◆ **Instructions to follow**:
From the listing below, set down exactly the lines between the one holding "right knee: (231, 750)" and the one holding "right shoulder: (39, 594)", inclusive. No other line is wanted.

[Opening Given records section]

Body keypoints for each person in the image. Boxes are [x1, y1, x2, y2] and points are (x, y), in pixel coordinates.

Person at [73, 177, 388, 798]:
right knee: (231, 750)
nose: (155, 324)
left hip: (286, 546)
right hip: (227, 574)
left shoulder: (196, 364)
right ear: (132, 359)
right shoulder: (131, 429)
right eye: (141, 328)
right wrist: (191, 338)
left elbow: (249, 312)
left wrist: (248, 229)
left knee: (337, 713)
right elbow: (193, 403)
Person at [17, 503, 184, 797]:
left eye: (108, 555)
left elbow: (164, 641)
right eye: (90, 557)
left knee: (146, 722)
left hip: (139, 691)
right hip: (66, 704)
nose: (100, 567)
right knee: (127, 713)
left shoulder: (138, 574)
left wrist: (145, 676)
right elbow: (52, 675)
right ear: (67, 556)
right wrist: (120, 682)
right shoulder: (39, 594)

[Closing Given records section]
[Opening Given records section]

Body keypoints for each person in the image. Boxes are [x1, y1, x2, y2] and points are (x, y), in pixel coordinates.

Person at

[Closing Given records section]
[Opening Given records section]

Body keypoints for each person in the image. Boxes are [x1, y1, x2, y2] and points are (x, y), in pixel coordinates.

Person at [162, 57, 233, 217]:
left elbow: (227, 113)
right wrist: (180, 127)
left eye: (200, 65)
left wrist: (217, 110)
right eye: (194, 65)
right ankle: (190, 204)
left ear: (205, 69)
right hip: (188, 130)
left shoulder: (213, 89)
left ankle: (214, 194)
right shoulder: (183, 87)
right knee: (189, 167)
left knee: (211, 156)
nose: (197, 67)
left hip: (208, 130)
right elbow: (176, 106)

[Closing Given records section]

◆ **Finished task**:
right knee: (231, 750)
nose: (155, 324)
left hip: (286, 546)
right hip: (227, 574)
left shoulder: (196, 364)
right ear: (132, 359)
right shoulder: (131, 429)
right eye: (141, 328)
right wrist: (191, 338)
left elbow: (249, 312)
left wrist: (248, 229)
left knee: (337, 713)
right elbow: (193, 403)
Person at [17, 503, 184, 797]:
left eye: (108, 555)
left elbow: (164, 641)
right eye: (90, 557)
left knee: (146, 722)
left hip: (139, 691)
right hip: (66, 704)
nose: (100, 567)
right knee: (127, 713)
left shoulder: (138, 574)
left wrist: (145, 676)
right elbow: (52, 675)
right ear: (67, 556)
right wrist: (120, 682)
right shoulder: (39, 594)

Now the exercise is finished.